### Task prompt
Pictures are to be left out, and only the lines below starting at the one with "Hozzászólás küldéséhez" and ending at the one with "Додаткові файли" are to be reproduced, each exactly, both ends included.

[Stored data entries]
------------------------------------------------------------
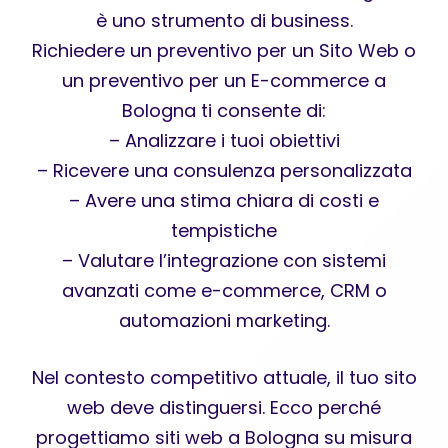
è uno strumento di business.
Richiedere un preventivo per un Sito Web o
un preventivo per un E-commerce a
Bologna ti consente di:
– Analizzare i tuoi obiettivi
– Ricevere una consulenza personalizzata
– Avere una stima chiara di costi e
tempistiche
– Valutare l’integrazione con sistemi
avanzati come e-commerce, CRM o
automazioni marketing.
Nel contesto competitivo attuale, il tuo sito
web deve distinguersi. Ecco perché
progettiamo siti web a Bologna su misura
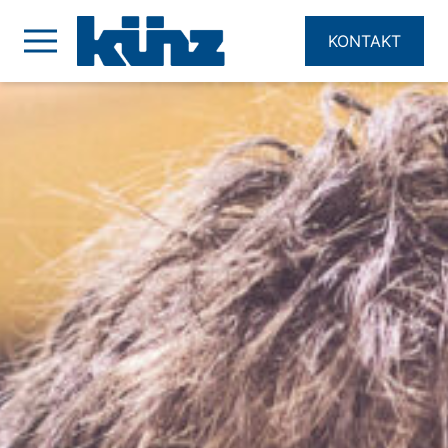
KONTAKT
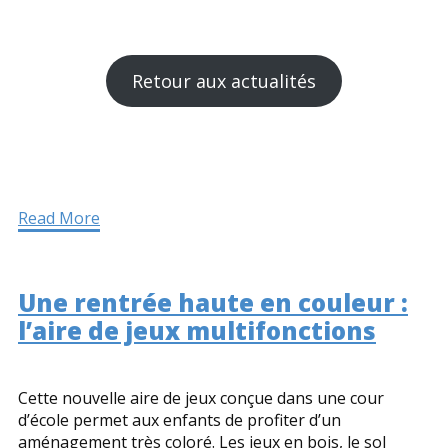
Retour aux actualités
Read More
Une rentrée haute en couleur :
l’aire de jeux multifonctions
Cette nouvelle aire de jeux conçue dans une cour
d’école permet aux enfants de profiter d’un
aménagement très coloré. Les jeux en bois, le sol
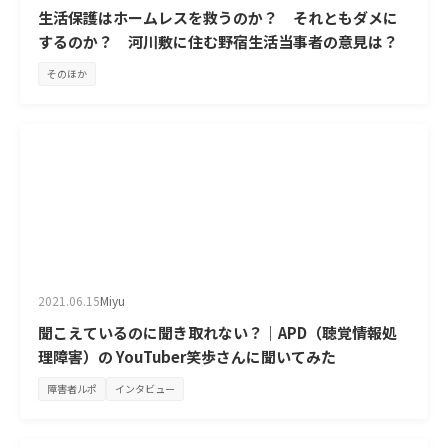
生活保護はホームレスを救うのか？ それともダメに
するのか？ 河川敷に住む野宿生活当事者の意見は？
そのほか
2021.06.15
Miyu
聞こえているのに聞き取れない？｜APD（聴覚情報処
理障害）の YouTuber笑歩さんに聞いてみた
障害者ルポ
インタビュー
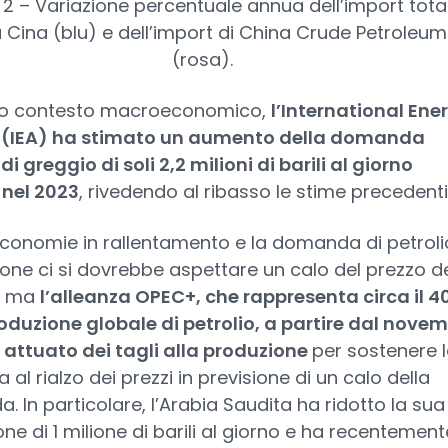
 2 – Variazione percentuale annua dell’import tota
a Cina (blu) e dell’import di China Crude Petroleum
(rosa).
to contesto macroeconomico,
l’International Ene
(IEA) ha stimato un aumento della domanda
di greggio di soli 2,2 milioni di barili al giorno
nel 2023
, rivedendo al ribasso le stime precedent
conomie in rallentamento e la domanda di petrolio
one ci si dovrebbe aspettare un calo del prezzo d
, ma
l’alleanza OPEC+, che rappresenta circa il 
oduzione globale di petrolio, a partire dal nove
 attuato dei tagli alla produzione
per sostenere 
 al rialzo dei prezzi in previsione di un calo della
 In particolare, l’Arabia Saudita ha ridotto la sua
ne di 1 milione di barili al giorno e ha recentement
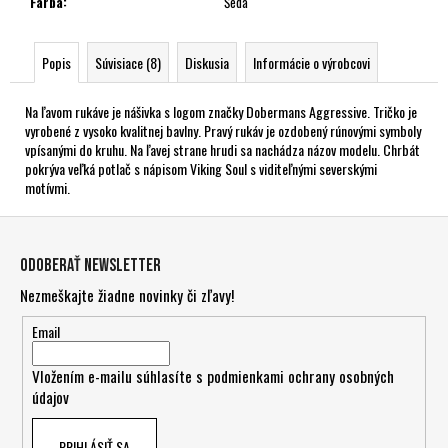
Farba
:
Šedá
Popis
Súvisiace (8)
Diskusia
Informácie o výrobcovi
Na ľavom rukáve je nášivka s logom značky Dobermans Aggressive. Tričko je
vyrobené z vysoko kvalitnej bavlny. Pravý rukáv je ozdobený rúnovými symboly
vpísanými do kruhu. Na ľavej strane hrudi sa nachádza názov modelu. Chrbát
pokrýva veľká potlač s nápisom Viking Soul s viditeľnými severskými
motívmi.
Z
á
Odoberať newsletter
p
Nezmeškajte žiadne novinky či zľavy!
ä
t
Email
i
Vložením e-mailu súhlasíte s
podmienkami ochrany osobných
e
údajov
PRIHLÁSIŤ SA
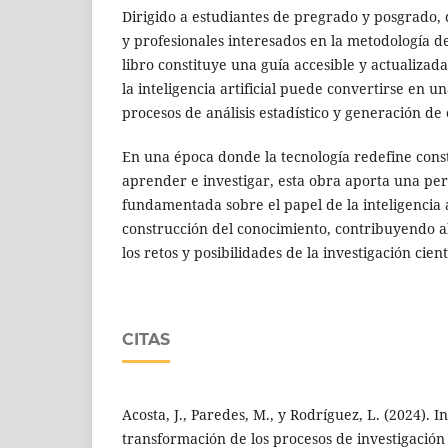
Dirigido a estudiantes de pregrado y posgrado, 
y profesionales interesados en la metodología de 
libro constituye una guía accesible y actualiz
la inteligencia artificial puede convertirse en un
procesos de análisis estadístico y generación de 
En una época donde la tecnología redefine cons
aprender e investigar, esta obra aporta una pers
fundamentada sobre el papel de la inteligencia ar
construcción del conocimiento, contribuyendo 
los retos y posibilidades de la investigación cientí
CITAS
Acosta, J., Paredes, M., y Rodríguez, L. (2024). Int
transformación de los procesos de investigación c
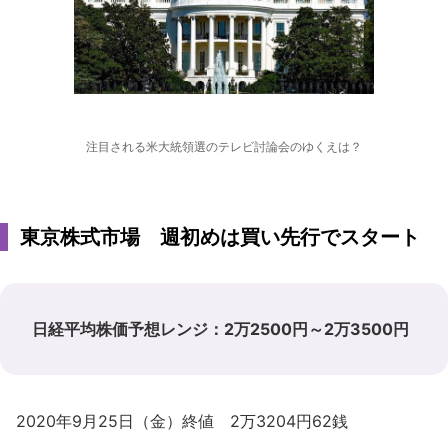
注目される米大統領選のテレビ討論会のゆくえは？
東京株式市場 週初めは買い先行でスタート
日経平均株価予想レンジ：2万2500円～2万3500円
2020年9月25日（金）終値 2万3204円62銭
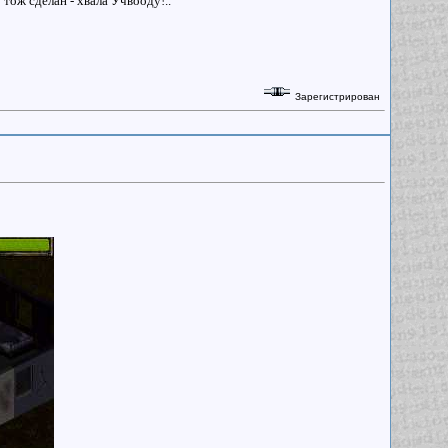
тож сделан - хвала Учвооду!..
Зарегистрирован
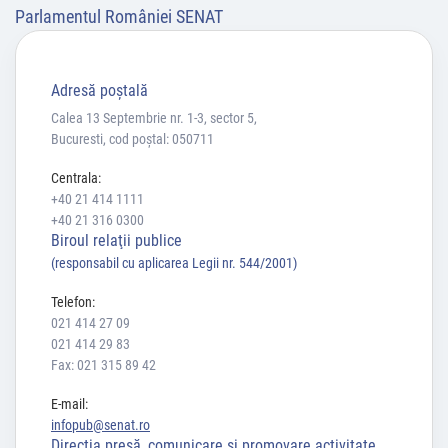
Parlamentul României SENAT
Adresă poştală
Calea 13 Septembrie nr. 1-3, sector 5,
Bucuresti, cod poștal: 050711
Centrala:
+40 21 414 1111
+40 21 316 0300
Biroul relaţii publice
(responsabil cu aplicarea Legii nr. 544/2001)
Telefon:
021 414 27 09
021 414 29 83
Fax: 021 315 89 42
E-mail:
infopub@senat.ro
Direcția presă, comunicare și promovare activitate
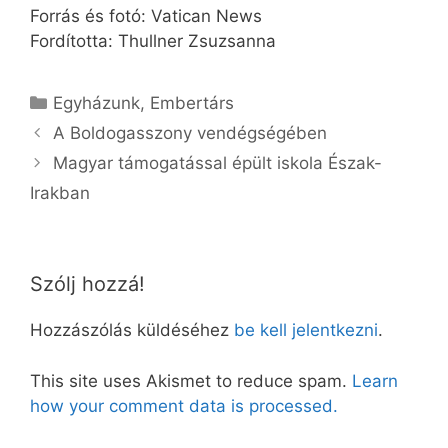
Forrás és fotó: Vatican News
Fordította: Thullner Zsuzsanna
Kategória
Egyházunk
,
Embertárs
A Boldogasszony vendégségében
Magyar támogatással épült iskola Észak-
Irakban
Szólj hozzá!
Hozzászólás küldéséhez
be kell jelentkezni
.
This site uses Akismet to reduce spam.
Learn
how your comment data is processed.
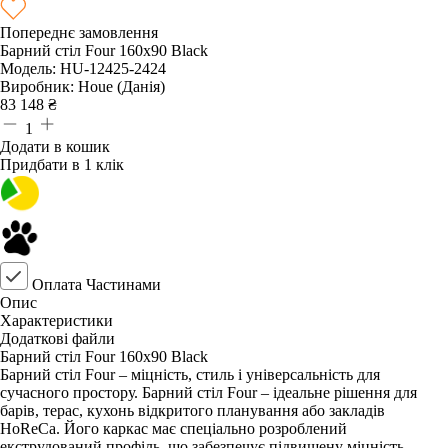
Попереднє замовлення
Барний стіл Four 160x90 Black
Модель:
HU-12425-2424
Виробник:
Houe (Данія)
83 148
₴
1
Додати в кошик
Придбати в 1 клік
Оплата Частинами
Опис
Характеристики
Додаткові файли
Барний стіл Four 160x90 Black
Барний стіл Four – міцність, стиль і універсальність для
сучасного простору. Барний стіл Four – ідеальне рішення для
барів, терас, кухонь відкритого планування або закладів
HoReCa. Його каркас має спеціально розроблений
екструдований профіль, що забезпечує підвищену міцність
------------------------------------------------------------
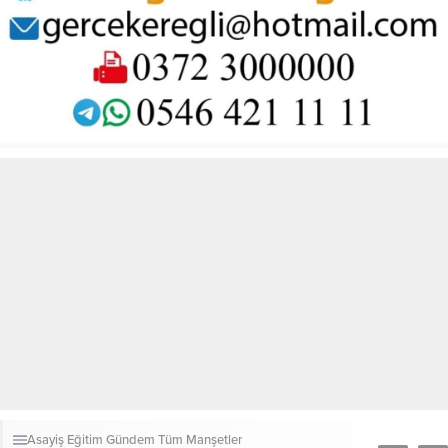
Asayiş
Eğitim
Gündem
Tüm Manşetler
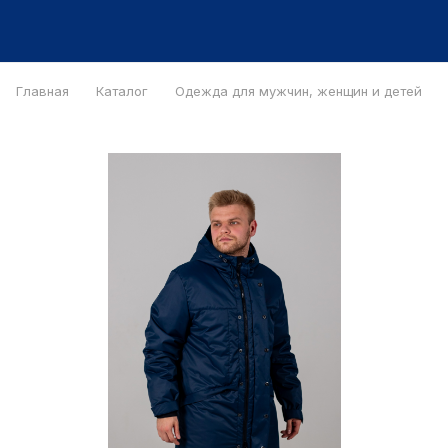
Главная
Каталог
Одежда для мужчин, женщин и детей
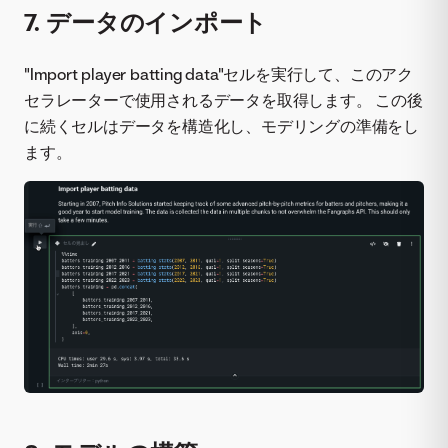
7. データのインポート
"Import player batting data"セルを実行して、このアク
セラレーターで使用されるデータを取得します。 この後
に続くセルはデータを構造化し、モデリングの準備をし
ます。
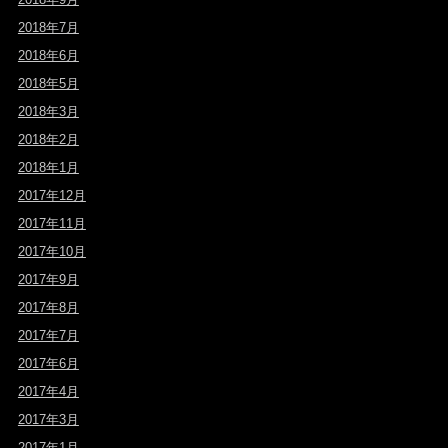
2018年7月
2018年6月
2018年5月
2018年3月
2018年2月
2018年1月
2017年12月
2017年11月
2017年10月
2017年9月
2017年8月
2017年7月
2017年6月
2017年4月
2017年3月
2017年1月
------------------------------------------------------------
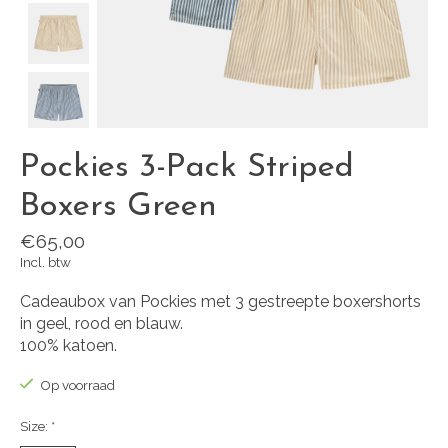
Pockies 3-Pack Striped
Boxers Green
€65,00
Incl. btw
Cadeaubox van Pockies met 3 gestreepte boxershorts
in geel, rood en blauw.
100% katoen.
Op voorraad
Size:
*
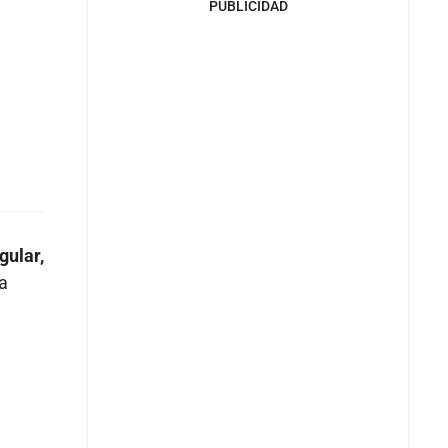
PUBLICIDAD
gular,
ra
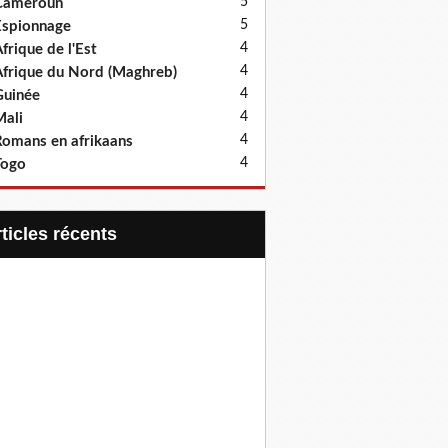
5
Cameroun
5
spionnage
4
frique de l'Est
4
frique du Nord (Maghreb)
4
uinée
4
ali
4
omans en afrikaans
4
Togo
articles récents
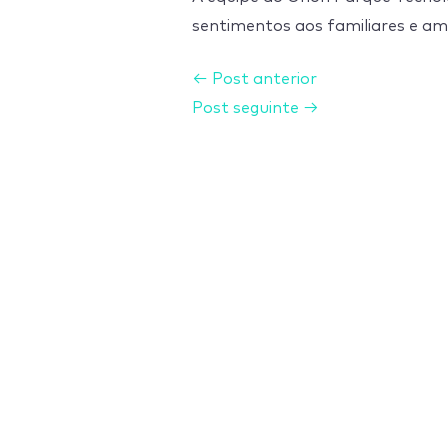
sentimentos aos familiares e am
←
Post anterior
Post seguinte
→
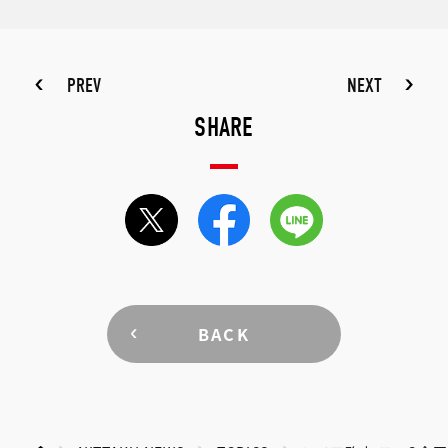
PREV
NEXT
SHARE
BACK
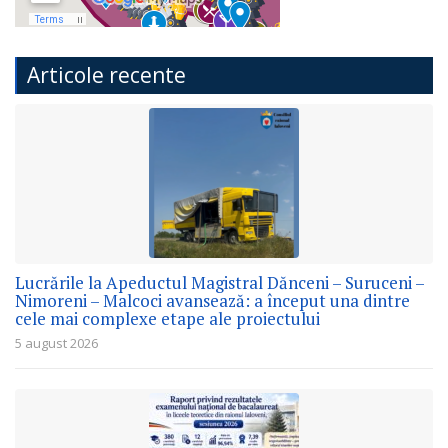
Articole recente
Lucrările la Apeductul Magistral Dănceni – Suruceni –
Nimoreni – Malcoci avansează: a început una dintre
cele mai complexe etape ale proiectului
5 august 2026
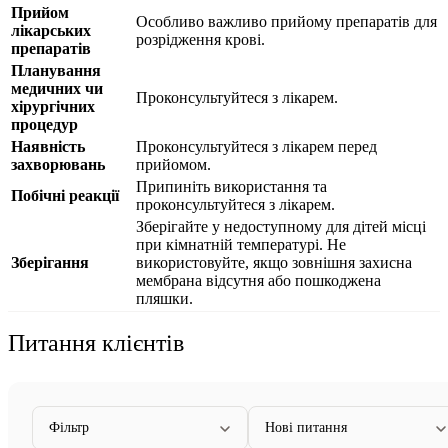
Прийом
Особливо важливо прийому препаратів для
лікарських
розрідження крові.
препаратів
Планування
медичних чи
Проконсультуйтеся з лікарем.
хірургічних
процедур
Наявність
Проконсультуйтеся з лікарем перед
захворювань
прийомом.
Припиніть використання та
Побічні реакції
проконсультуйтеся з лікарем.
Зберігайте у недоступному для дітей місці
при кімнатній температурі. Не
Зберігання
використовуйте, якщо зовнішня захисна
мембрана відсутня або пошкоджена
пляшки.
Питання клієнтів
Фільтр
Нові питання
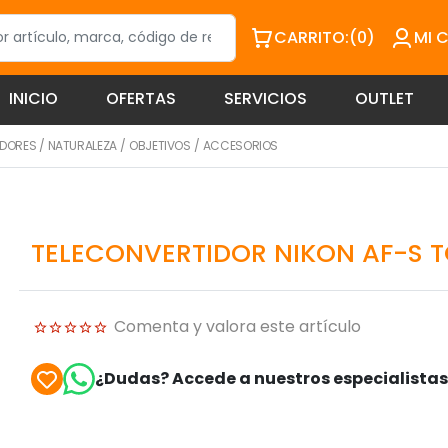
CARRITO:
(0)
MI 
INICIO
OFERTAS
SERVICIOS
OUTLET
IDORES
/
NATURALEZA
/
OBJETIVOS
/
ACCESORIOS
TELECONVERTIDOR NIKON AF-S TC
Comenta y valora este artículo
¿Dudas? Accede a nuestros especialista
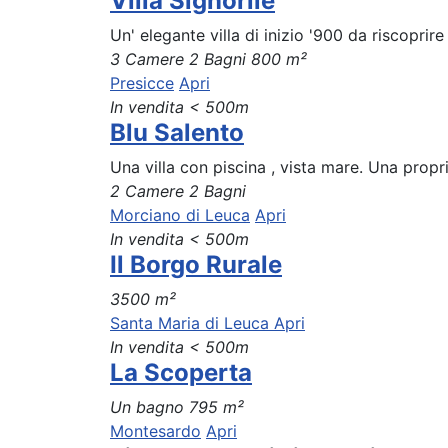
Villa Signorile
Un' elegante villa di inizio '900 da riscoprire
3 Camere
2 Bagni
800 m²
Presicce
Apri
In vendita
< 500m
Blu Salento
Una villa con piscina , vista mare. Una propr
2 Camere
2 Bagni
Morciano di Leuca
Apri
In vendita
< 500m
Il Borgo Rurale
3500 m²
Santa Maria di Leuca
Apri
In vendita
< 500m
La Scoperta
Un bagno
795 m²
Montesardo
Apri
------------------------------------------------------------
### Response to this task
Hozzászólás küldéséhez
be kell jelentkezni
.
This site uses Akismet to reduce spam.
Learn
how your comment data is processed.
Попереднє замовлення
Барний стіл Four 160x90 Black
Модель:
HU-12425-2424
Виробник:
Houe (Данія)
83 148
₴
1
Додати в кошик
Придбати в 1 клік
Оплата Частинами
Опис
Характеристики
Додаткові файли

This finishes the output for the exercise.